Another stat from PMI found that 37% of projects fail due to unclear goals and poor upfront planning, that’s before delivery even begins.
Which makes focusing on starting a project so important for project success.
Here are four practical ways to help get started on a project. The titles might seem obvious, but read the details for the tips themselves.
1. Begin with the “why”
Before diving into tasks or timelines, make sure everyone understands why the project matters. The purpose should be clear and repeatable.
Ask questions, and don’t settle for the first answer you hear as most initial responses are surface-level.
Dig deeper to understand the real drivers behind the project. And don’t expect great questions to come to you in the moment, prepare them beforehand so you’re ready to make the most of those early conversations.
Then use this why or this purpose to help guide decisions and your approach going forward.
2. Define what “done” looks like
Clarity beats speed. Align early on the outcome or deliverable that signals success. This reduces rework, avoids assumptions, and gives your team a shared finish line.
Plus, ask those you’re working with to explain what “done” means to them. You’ll often find that different people have different expectations of what completion actually looks like.

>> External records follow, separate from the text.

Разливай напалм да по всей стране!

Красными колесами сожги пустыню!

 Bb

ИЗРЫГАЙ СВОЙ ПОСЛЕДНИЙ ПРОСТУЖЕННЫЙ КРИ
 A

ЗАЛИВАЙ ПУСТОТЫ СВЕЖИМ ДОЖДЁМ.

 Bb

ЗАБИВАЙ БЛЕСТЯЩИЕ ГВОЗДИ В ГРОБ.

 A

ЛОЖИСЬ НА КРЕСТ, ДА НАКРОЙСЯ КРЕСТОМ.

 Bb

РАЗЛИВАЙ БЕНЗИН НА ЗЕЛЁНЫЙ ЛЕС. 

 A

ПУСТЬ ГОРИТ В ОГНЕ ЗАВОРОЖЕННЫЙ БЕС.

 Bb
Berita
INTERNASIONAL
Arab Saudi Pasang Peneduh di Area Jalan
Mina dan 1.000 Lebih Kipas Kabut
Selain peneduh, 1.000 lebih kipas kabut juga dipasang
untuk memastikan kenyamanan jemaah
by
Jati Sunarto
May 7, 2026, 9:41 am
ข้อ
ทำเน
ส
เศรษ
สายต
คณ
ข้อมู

This is the time to uncover those differences when you can still do something about it, not after you’ve shared a deliverable.
3. Map the essentials, not everything
If you try to map everything, it’ll quickly become overwhelming and you’ll end up focusing on things that don’t add much value or don’t need your attention right now.

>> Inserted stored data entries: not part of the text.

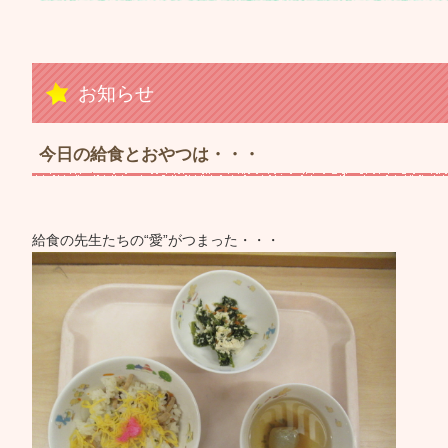
お知らせ
今日の給食とおやつは・・・
給食の先生たちの“愛”がつまった・・・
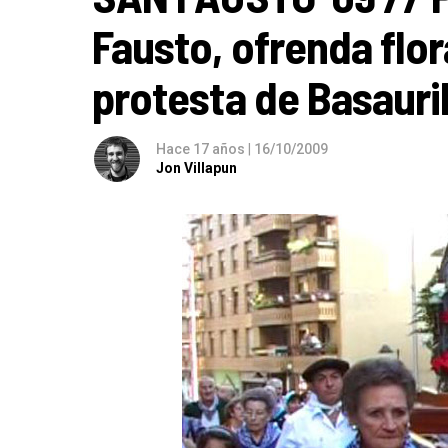
Fausto, ofrenda flor
protesta de Basaur
Hace 17 años
|
16/10/2009
Jon Villapun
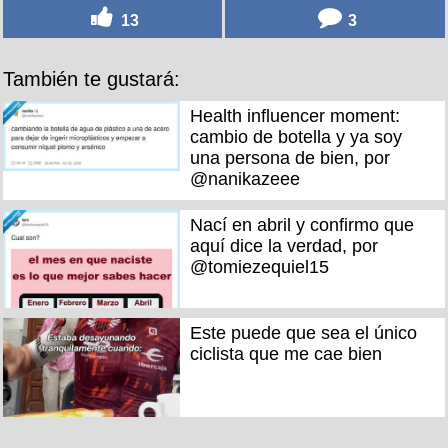
13
3
También te gustará:
Health influencer moment:
cambio de botella y ya soy
una persona de bien, por
@nanikazeee
Nací en abril y confirmo que
aquí dice la verdad, por
@tomiezequiel15
Este puede que sea el único
ciclista que me cae bien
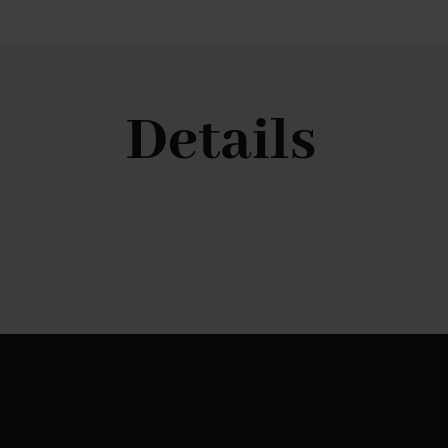
Details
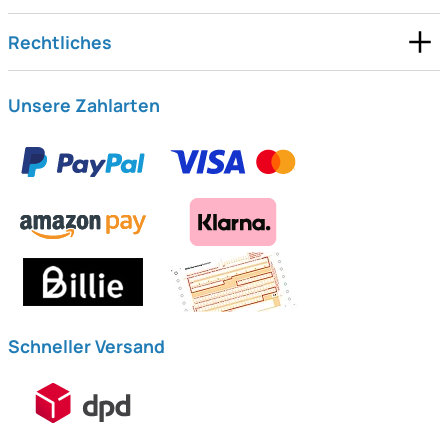
Rechtliches
Unsere Zahlarten
Schneller Versand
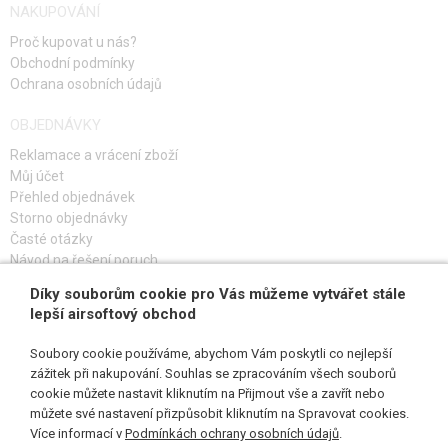
NAKUPOVÁNÍ
Proč kupovat u nás?
Obchodní podmínky
Ochrana osobních údajů
OBJEDNÁVKY
Reklamace a vrácení zboží
Můj účet
Přehled objednávek
Storno objednávky
Časté otázky
Návod na řešení poruch
Díky souborům cookie pro Vás můžeme vytvářet stále
PŘIHLAŠ SE K ODBĚRU
lepší airsoftový obchod
Soubory cookie používáme, abychom Vám poskytli co nejlepší
zážitek při nakupování. Souhlas se zpracováním všech souborů
cookie můžete nastavit kliknutím na Přijmout vše a zavřít nebo
SLEDUJ NÁS
můžete své nastavení přizpůsobit kliknutím na Spravovat cookies.
Více informací v
Podmínkách ochrany osobních údajů
.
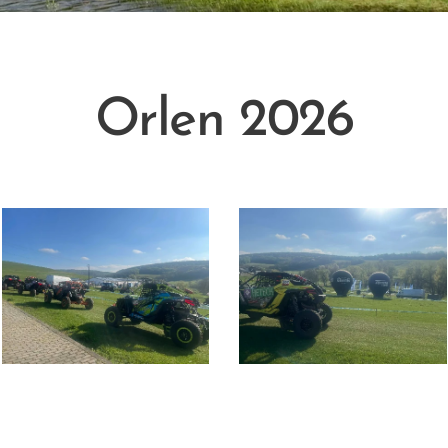
Orlen 2026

Plan from the outside in: start with your start and end dates, then define the key phases, followed by the milestones within each phase. Make sure each one links back to your why from point 1 as it keeps your plan purposeful rather than bloated.
This might sound like basic project planning, but it's all about preventing you from jumping into the detail too quickly.
4. Confirm how you’ll work together
Agree on communication routines, tools, and decision processes before the chaos begins.
When everyone knows how to collaborate, you remove friction from day one.
Also, ask yourself what you could do not what you should do.
In some cases, you’ll save yourself a lot of time.
A detailed weekly report might have worked great for your last project stakeholder, but for this one, a short summary email could be more than enough.
And remember, if you ask open questions like “What do you want in a project report?”, expect a long answer. Instead, ask focused questions about value and importance to uncover what really matters to them.
“The secret of getting ahead is getting started.” – Mark Twain
Kicking off a project doesn’t have to feel heavy. Focus on clarity over complexity get the purpose right, define success, agree how you’ll work, and move. The first step done well saves dozens later.
And if there's any point you want to put in any extra hours on a project, it's at the start so you don’t have to put in the long hours at the end which have added challenge of being stressful hours.